一過性脳虚血発作(TIA)から脳梗塞への移行について

高血圧や動脈硬化が増えるにつれ、脳卒中(脳血管障害)で亡くなる人が増えています。脳卒中は、たとえ命は助かったとしても、脳卒中後遺症(のうそっちゅうこういしょう)といって、脳卒中の発作によって起こった自覚症状や、神経症状、精神症状とが慢性的に消えないことがあることから、いかに大きな発作を起こさないようにするか、予防が非常に重要です。
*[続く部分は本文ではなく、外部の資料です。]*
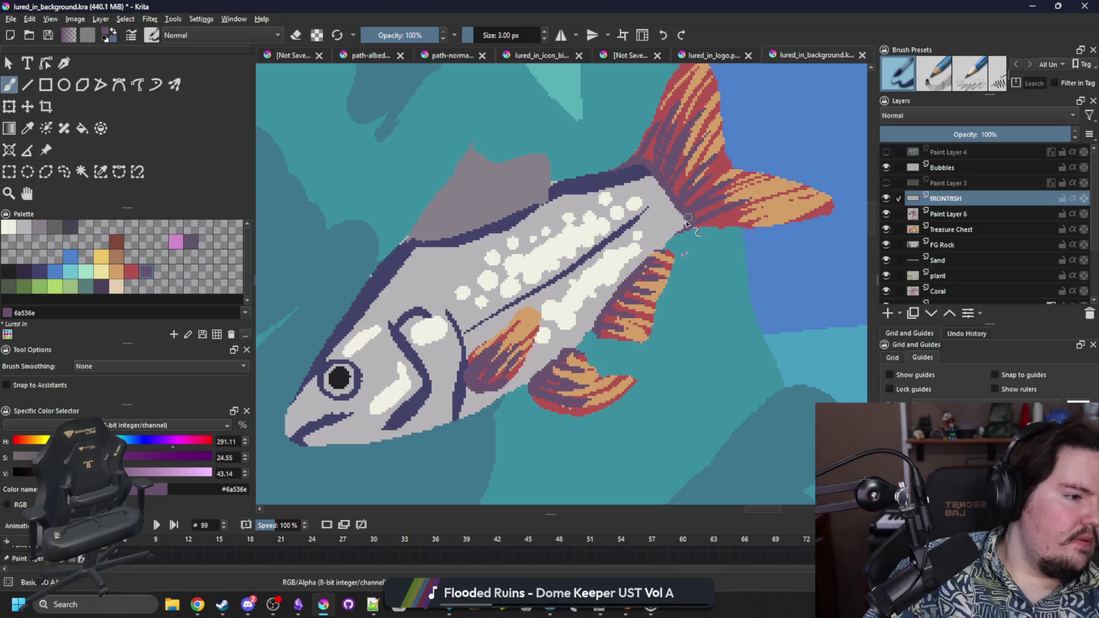
# Step: Paint three dark grey 45444f rays on the dorsal fin
pyautogui.click(69, 228)
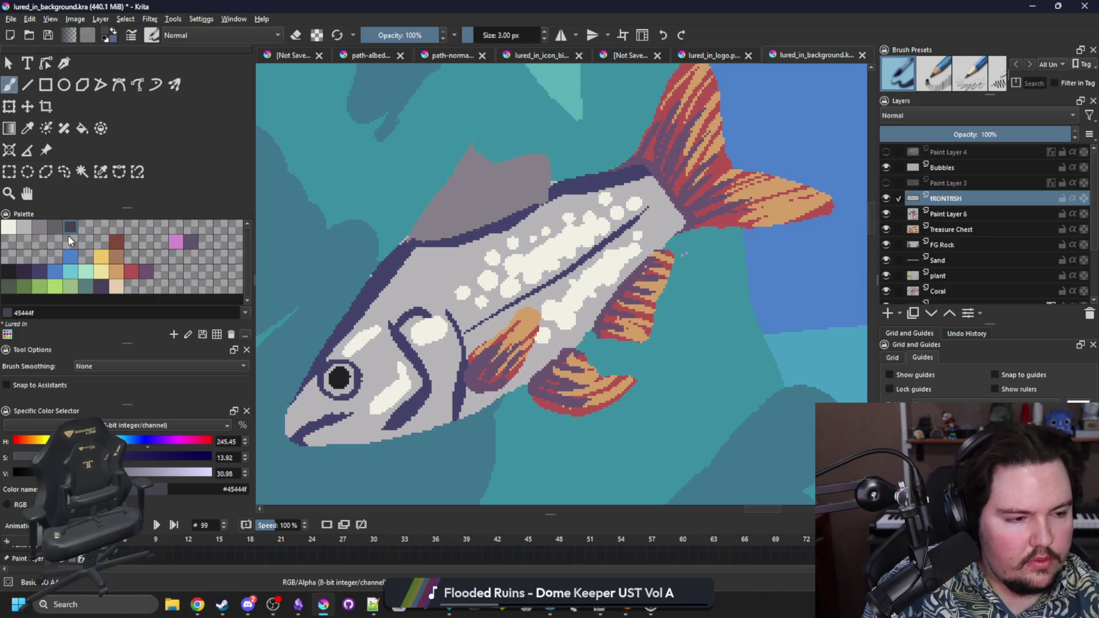
pyautogui.moveTo(427, 241); pyautogui.dragTo(440, 197)
pyautogui.moveTo(452, 236)
pyautogui.mouseDown()
pyautogui.moveTo(456, 198)
pyautogui.moveTo(472, 229)
pyautogui.mouseUp()
pyautogui.moveTo(518, 183)
pyautogui.mouseDown()
pyautogui.moveTo(516, 213)
pyautogui.moveTo(543, 205)
pyautogui.mouseUp()
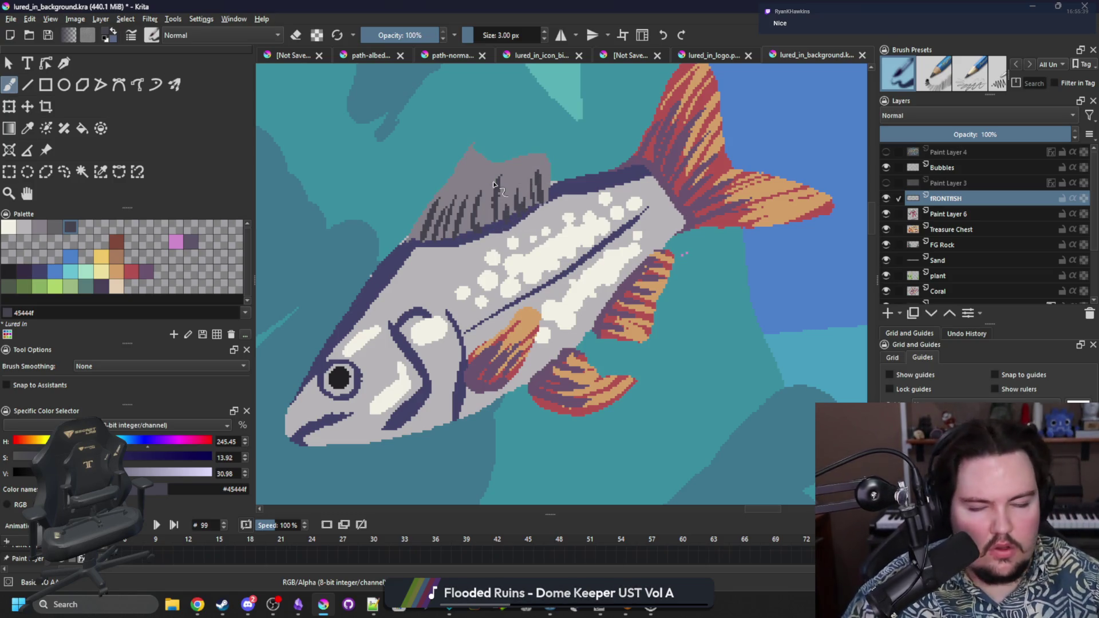
# Step: Zoom into the fish, pick its light grey body colour, and brush over the dark outline along the back
pyautogui.scroll(-6, 542, 331)
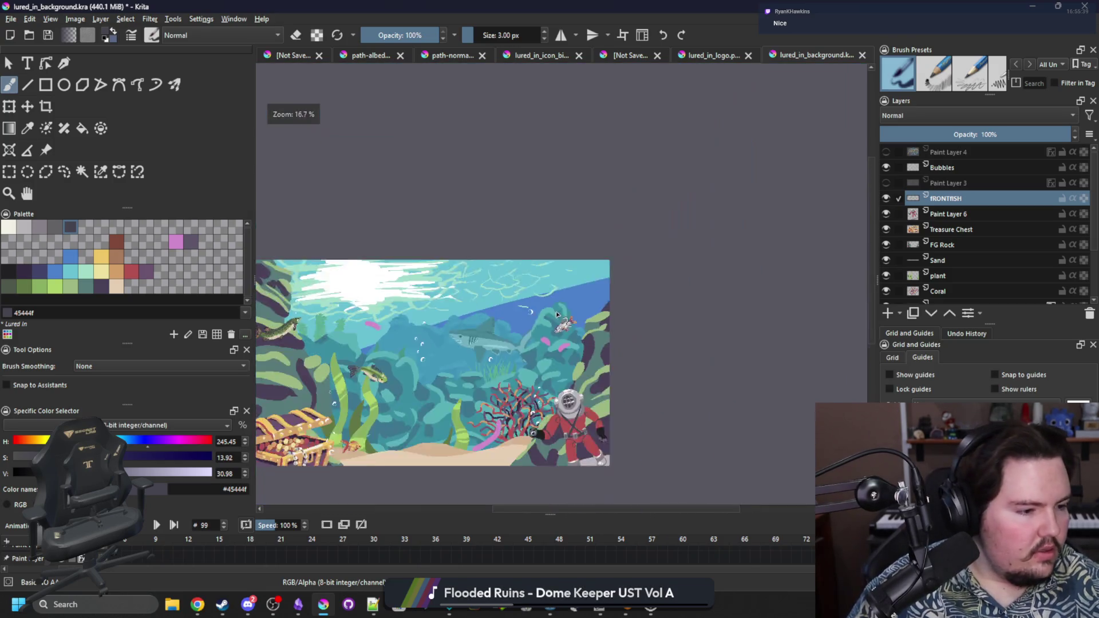
pyautogui.scroll(5, 580, 324)
pyautogui.scroll(3, 603, 304)
pyautogui.scroll(-3, 603, 286)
実際、発作を予防する、あるいは予測することは可能なのでしょうか?

脳卒中(脳血管障害)の3つ、脳出血(のうしゅっけつ)、脳梗塞(のうこうそく)、くも膜下出血(くもまくかしゅっけつ)のなかの、脳梗塞については、その前触れともいうべき、一時的な症状があることがわかっています。それが、一過性脳虚血発作(いっかせいのうきょけつほっさ)・・・TIA・・・です。
一過性脳虚血発作(TIA)とは、脳の血流が、一時的にとだえるたえることから、手足にしびれや運動麻痺(うんどうまひ)、場合によっては、しゃべりにくい、字が読めないといった症状が起きるものの、24時間以内にこのような症状が消えてしまうものをいいます。

一過性脳虚血発作(TIA)から脳梗塞への移行の割合をみてみると、一過性脳虚血発作(TIA)が初めてあったあと、約50パーセントがその1年以内に脳梗塞を起こしています。一過性脳虚血発作(TIA)を起こした経験のある人と一過性脳虚血発作(TIA)を経験したことのない人とで比較すると、一過性脳虚血発作(TIA)を経験した人のほうが、脳梗塞を起こす確率は、15倍以上も高くなります。